**AVAILABLE RECORDS**
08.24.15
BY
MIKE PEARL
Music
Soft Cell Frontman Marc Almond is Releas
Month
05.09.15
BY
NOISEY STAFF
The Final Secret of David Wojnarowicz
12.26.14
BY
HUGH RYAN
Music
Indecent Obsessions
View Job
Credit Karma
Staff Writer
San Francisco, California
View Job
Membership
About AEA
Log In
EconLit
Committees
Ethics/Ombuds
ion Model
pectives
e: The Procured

==

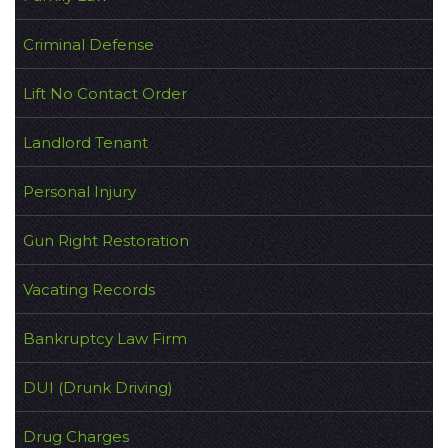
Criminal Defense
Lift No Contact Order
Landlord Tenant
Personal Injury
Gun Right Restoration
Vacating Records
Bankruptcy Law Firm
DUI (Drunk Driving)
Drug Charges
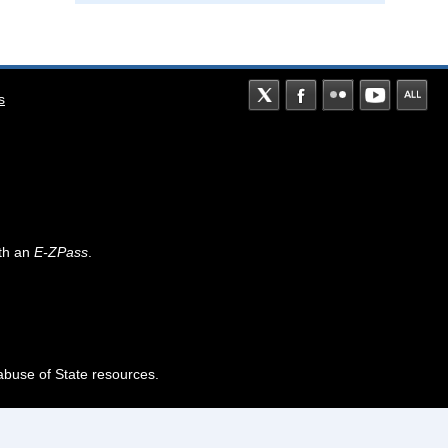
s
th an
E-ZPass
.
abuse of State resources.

**REQUIREMENT**
From the line holding "The Final Secret of David Wojnarowicz" to the line holding "e: The Procured", inclusive, restate each line above exactly as written.

**EXERCISE ANSWER**
The Final Secret of David Wojnarowicz
12.26.14
BY
HUGH RYAN
Music
Indecent Obsessions
View Job
Credit Karma
Staff Writer
San Francisco, California
View Job
Membership
About AEA
Log In
EconLit
Committees
Ethics/Ombuds
ion Model
pectives
e: The Procured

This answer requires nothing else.